Taking a break from recession talk, I discuss some aspects of the progress of economic integration highlighted in a paper by Bergin and Glick presented at a SCCIE-JIMF conference on Financial and Commercial Integrations.
There is a tendency to think that the progress of globalization — often defined as increasing financial and trade flows — is always forward. The container ship [sub.req.], the Internet, just-in-time inventory management [sub.req.] are perceived to have driven transportation and transactions costs ever downward so that prices of similar goods should have their prices more and more equalized.
That is why the results in Bergin and Glick‘s paper are so surprising. They focus on price dispersion of highly disaggregate goods (e.g., a white business shirt, or a liter of peanut or corn oil). Measuring price dispersion as the square of deviations of prices expressed in a common currency, as reported in country-pairs, they find:
“[T]here appears to be a general U-shaped pattern with price dispersion first falling and then rising in recent years, a pattern
which is remarkably robust across country groupings and commodity groups. This time variation is difficult to explain in terms of the trade friction explanatory variables common in the literature, as these tend not to vary much over time or have not risen in recent years.”
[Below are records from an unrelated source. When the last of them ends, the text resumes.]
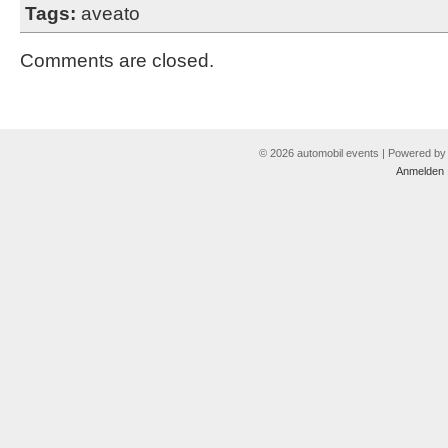
Tags:
aveato
Comments are closed.
© 2026 automobil events | Powered b
Anmelden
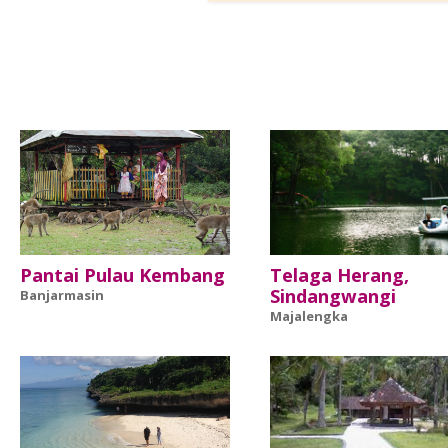
Pantai Pulau Kembang
Telaga Herang,
Sindangwangi
Banjarmasin
Majalengka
This pattern is displayed in Figure 1. Price dispersion is measured as the square of deviations between prices of disaggregate goods (e.g., white business shirt, 1 liter bottle of peanut or corn oil) expressed in a common currency in city-pairs (Sourced from EIU). The series is the average across all the goods measured. Note that price dispersion troughs in 1997 and starts rising thereafter.
To those of us who are accustomed to thinking about the process of globalization as the inexorable march of greater and greater trade and capital flows leading to convergence of prices, this is a surprising finding. And certainly, the trough point of 1997 does not fit into some story of increased security costs post-9/11 driving up transportation costs. How can this reversal be explained?
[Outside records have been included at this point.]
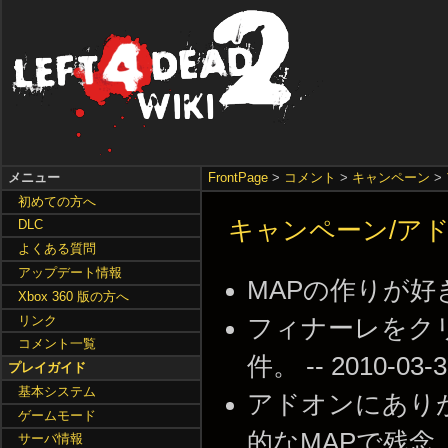
メニュー
FrontPage
>
コメント
>
キャンペーン
>
初めての方へ
キャンペーン/アドオン/
DLC
よくある質問
アップデート情報
MAPの作りが好きだ --
Xbox 360 版の方へ
リンク
フィナーレをク
コメント一覧
件。 -- 2010-03-3
プレイガイド
基本システム
アドオンにあり
ゲームモード
的なMAPで残念。 -- 
サーバ情報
One way to look at this issue is to try to empirically model the determinants of price dispersion across city-pairs. Bergin and Glick use log distance, other geographic attributes, exchange rate volatility, and financial crisis dummies (in a specification that is reminiscent of “gravity models”). Below in Figure 6b from the paper is the estimated coefficient on log distance year-by-year.
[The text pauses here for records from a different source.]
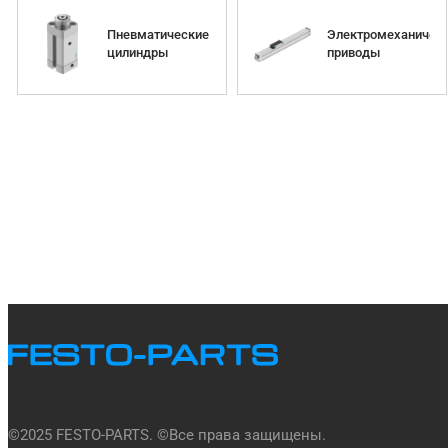
Пневматические
Электромеханичес
цилиндры
приводы
©
2025
FESTO-PARTS. ©Все права защищены.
The results indicate that log distance seems to have a declining impact on price dispersion until 1997, and thereafter rises. Bergin and Glick have an ingenious explanation for this pattern. They observe that oil prices feed (roughly) into transportation costs, and that oil prices reached a trough in 1997. As oil prices have risen, goods markets have become more insulated, exactly because transport costs have risen.
I have several observations drawn from the results in their paper. First, we should not expect that goods markets will monotonically become more integrated; to the extent that transportation and transactions costs vary over time (think about what would happen if we actually did inspect all the cargo that came into the U.S.), price dispersion might not consistently fall. Second, the increasing trade flows and price convergence witnessed in the latter part of the 1990′s might not have all been attributable to better technologies (the Internet, lower cost telecommunications), but also partly due to a fortuitous convergence of accelerating technological progress and low oil prices. If oil prices remain high (at least high relative to prices in 1998), then we may see a deceleration in what many have characterized as “globalization” (and relatedly, perhaps a diminishment of worries about disinflation exported from China [sub.req.]).